### PROBLEM DETAILS
Return verbatim the lines in the items below, from the line containing "don't despair, create!" up to and including the line containing "Alex Gil, Jason".

************

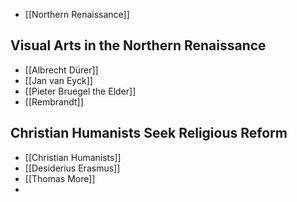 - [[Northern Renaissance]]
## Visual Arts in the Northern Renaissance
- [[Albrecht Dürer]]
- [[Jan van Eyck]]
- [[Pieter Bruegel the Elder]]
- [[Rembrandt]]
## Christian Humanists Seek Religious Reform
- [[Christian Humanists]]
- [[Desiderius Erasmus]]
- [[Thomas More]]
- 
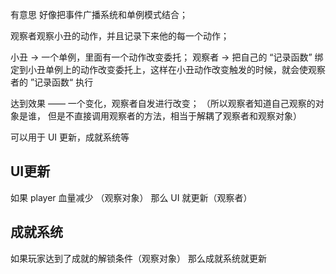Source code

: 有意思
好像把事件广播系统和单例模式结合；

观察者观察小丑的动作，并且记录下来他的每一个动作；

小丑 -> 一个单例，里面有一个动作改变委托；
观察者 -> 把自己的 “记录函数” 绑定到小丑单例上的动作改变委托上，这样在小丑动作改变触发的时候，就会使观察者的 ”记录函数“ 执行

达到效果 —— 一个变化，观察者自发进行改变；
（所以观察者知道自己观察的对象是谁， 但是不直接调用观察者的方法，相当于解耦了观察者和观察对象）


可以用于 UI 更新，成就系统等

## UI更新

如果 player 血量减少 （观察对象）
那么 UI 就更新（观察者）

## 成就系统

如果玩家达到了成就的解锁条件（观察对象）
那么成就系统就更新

************

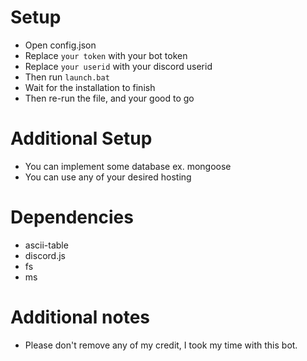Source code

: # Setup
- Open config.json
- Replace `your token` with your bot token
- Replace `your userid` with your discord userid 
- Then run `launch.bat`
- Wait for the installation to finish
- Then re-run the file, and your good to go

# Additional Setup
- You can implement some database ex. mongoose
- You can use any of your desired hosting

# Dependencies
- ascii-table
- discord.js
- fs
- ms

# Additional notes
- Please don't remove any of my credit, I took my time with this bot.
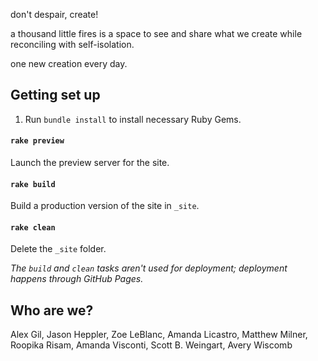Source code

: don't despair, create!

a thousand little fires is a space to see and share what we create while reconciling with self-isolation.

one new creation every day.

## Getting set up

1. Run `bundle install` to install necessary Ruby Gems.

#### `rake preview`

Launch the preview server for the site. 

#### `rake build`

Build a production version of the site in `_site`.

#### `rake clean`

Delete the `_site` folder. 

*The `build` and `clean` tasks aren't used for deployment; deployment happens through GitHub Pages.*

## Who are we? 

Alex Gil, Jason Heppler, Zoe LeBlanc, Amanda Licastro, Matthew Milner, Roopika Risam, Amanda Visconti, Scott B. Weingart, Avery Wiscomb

************

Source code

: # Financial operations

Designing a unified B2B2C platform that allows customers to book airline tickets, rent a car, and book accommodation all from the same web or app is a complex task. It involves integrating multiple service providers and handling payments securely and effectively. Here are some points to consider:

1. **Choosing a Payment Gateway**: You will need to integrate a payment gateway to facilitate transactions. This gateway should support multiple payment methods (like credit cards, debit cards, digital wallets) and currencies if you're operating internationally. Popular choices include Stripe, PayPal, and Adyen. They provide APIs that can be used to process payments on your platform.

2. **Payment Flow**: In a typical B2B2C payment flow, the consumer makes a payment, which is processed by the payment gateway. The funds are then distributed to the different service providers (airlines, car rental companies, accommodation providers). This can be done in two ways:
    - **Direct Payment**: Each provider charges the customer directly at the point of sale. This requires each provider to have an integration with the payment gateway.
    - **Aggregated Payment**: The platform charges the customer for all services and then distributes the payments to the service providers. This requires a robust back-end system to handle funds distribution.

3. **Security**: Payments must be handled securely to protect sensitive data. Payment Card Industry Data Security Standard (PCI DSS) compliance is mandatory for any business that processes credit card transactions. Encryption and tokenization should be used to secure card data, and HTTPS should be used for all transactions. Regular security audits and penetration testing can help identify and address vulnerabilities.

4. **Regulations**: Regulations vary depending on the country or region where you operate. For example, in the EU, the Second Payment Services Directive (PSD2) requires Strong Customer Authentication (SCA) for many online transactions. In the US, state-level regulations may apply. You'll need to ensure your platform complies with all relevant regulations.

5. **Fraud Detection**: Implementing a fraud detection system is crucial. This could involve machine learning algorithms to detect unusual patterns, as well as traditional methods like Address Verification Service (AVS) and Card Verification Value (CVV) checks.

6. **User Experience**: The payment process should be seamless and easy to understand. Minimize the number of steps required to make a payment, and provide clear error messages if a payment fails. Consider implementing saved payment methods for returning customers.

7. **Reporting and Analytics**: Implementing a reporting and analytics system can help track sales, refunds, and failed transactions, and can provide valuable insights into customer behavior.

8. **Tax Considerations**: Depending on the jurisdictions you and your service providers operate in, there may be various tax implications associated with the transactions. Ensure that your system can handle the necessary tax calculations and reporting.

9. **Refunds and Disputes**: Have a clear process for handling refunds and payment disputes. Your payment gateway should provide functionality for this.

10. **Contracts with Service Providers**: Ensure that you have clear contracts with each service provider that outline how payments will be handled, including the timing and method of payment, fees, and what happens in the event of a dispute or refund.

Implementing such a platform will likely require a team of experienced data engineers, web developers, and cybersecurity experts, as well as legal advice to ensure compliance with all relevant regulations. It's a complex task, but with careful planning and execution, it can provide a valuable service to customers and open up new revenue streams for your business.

************

### EXERCISE RESPONSE
: don't despair, create!

a thousand little fires is a space to see and share what we create while reconciling with self-isolation.

one new creation every day.

## Getting set up

1. Run `bundle install` to install necessary Ruby Gems.

#### `rake preview`

Launch the preview server for the site. 

#### `rake build`

Build a production version of the site in `_site`.

#### `rake clean`

Delete the `_site` folder. 

*The `build` and `clean` tasks aren't used for deployment; deployment happens through GitHub Pages.*

## Who are we? 

Alex Gil, Jason Heppler, Zoe LeBlanc, Amanda Licastro, Matthew Milner, Roopika Risam, Amanda Visconti, Scott B. Weingart, Avery Wiscomb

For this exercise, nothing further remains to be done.